One first constructs AF = FG and then proves the congruence of the triangles AFC and AGB and then of BCG and CBF.

Now look at the same result from Byrne's edition:

Byrne had experimented with this in schools and he had evidently decided that the schoolteacher's approach  indicating lines, angles, etc. on the blackboard and then making deductions from them would be better described by his method than in the usual way using A, B, C, ... . He says

... the use of coloured symbols, signs, and diagrams in the linear arts and science renders the process of reasoning more precise, and the attainment more expeditious.
See, for example, how in the proof of Pythagoras's Theorem (Book I, Propn XLVII) the resulting working becomes a very attractive riot of colour.

Byrne says in his introduction:

The object of this work is to introduce a means of teaching geometry, which has been much approved of by many scientific men in this country, as well as in France and America. The plan here adopted appeals forcibly to the eye, the most sensitive and the most comprehensive of our external organs ...
Our object in this place being to introduce the system rather than to teach any particular set of propositions, we have therefore selected the foregoing out of the regular course. For schools and other public places of instruction, dyed chalks will answer to describe diagrams, &c. for private use coloured pencils will be found very convenient.
There were, however, severe difficulties in implementing this approach. Not the least was the difficulty of accurate colour printing. In the 1840s this was a rarity and Byrne was lucky to find a publisher who was prepared to take on the task. He found William Pickering, who, with the assistance of the type-setter Charles Whittingham, produced a masterly version of Byrne's vision.
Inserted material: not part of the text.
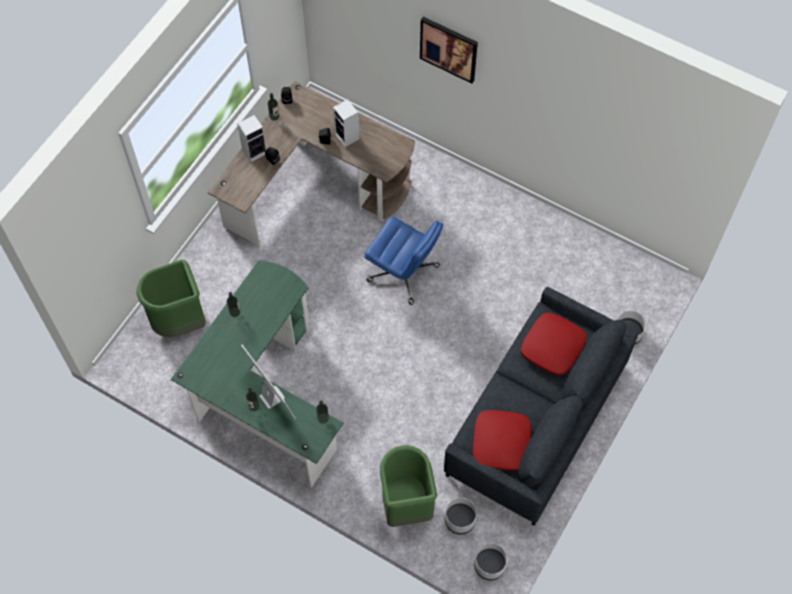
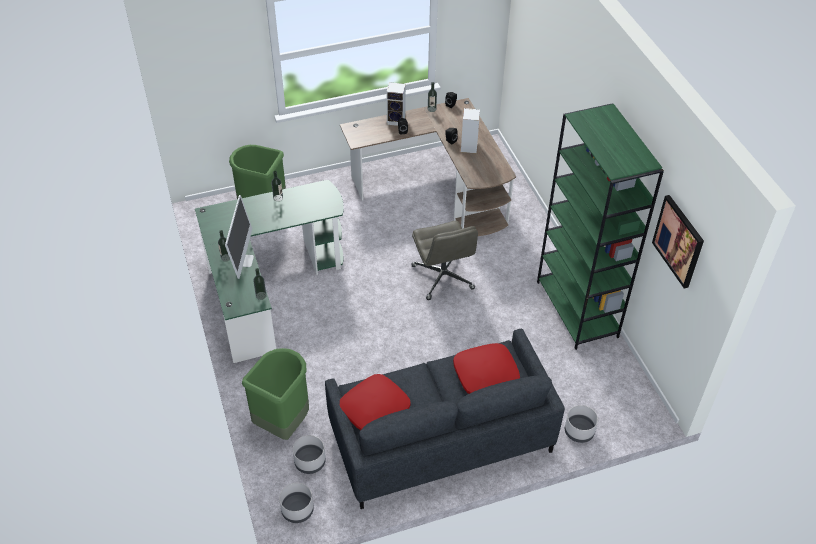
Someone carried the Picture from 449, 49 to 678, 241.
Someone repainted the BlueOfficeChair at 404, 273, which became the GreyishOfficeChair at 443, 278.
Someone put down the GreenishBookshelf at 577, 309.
The production included decorated capitals similar to those in mediaeval illustrated manuscripts. The Elements really did seem to be like a copy of the Bible!

Alas, such a production was bound to be expensive. The volume cost 25 shillings at a time when a comparable edition in black and white would have been about 2 shillings. Consequently sales were limited and in the end the printers were left with about 75% of the print run. In fact the production costs of this work (and similar high-class examples of elaborate printing) contributed to the bankruptcy of Pickering a few years later. This means that only a few copies of Byrne's work found their way into circulation and hence, by the peculiar irony of the second-hand book trade, those that did are now extremely valuable.
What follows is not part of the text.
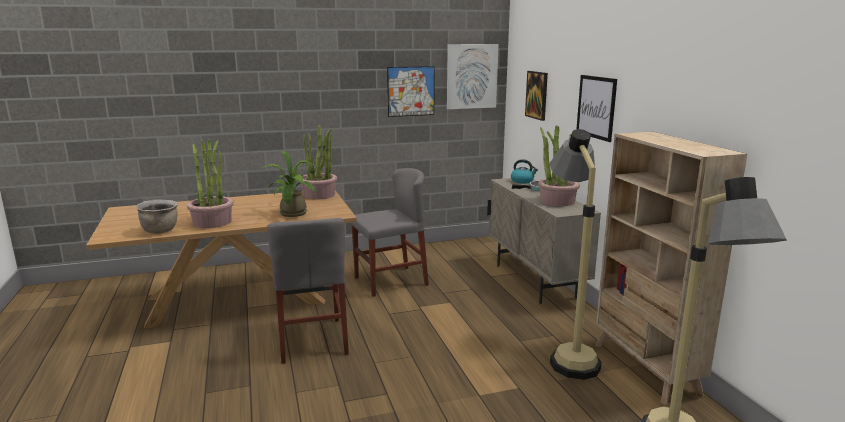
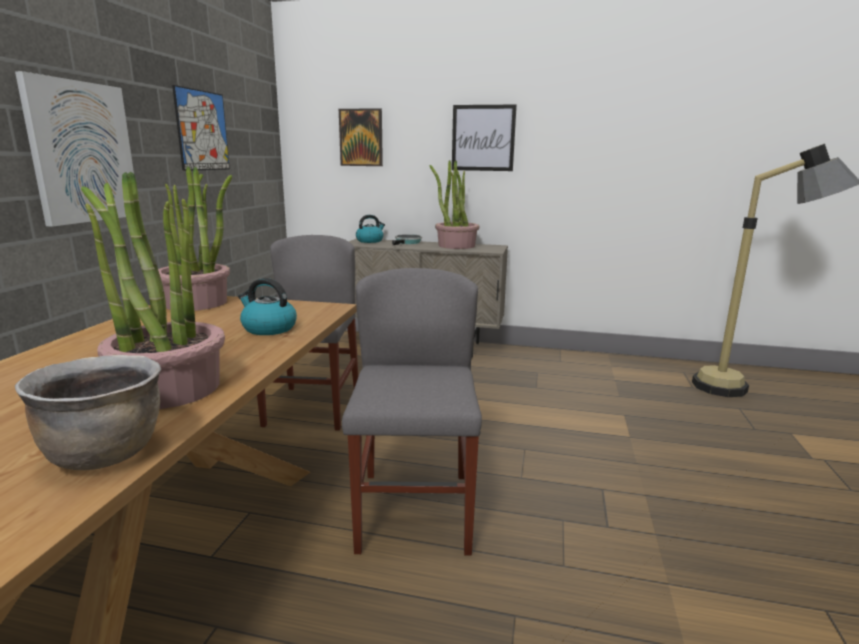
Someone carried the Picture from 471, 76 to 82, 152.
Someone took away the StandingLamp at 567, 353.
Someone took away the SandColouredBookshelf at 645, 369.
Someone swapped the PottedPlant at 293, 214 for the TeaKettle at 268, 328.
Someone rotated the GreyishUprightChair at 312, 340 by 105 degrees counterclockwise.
Of course this meant that Byrne's dream of seeing his method replacing the usual way of presenting Euclid was never going to be realised. So from the point of view of the history of mathematics, Byrne's efforts were something of a cul de sac. Cajori, writing eighty years later, dismissed the work as "a curiosity" and echoed the poor opinion that De Morgan had expressed a couple of years after its publication.
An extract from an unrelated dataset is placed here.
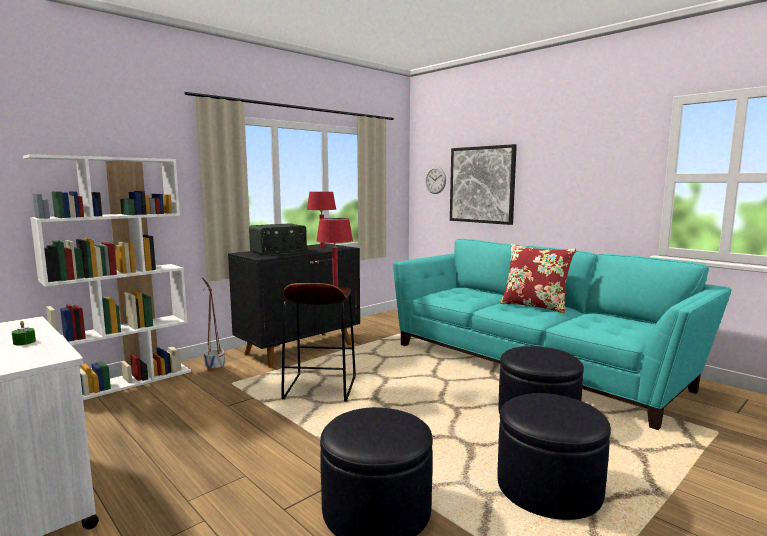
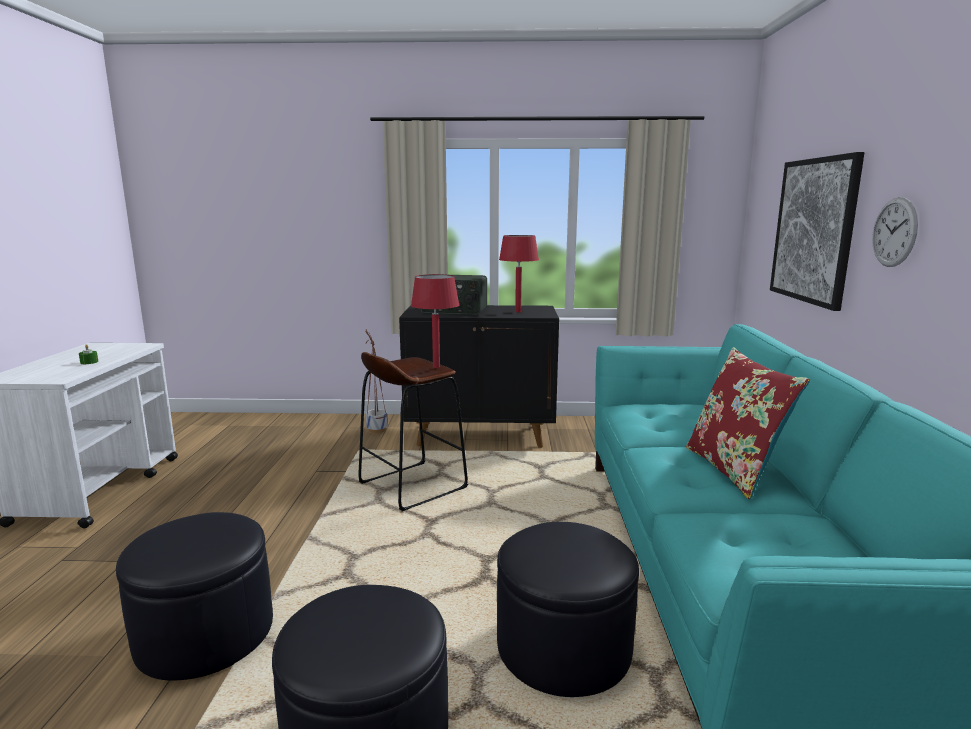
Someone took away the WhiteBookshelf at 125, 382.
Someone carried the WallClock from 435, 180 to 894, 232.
However, Ruari McLean, writing in Victorian Book Design and Colour Printing (University of California, 1972) calls it "one of the oddest and most beautiful books of the whole century".

Historians of art have seen the geometric works of Mondrian pre-figured in the diagrams devised by Byrne  though Mondrian admitted to never having seen the work!

Here are a couple of examples:

It is easy to leaf through the volume with its curious long s's and beautifully decorated capitals and appreciate the work as a fine work of design rather that as a mathematical text.

The reason that this forgotten work has now enjoyed a revival is the publication of a facsimile edition by Taschen [1]. An historian of mathematics rather that of art or design will probably not covet this sumptuous reprint, but would certainly appreciate the Web version put up by Bill Casselman from the University of British Columbia:


The whole volume is there and I particularly recommend page 60: Book II Propn VI to appreciate just how lively Byrne can make a result as dry as:

If a straight line be bisected and produced to any point, the rectangle contained by the whole line so increased, and the part produced, together with the square of half the line, is equal to the square of the line made up of the half, and the produced part.

[1] Oliver Byrne, The first six books of the Elements of Euclid: Facsimile of the 1847 edition: with explanatory booklet, Taschen GmbH, 2010.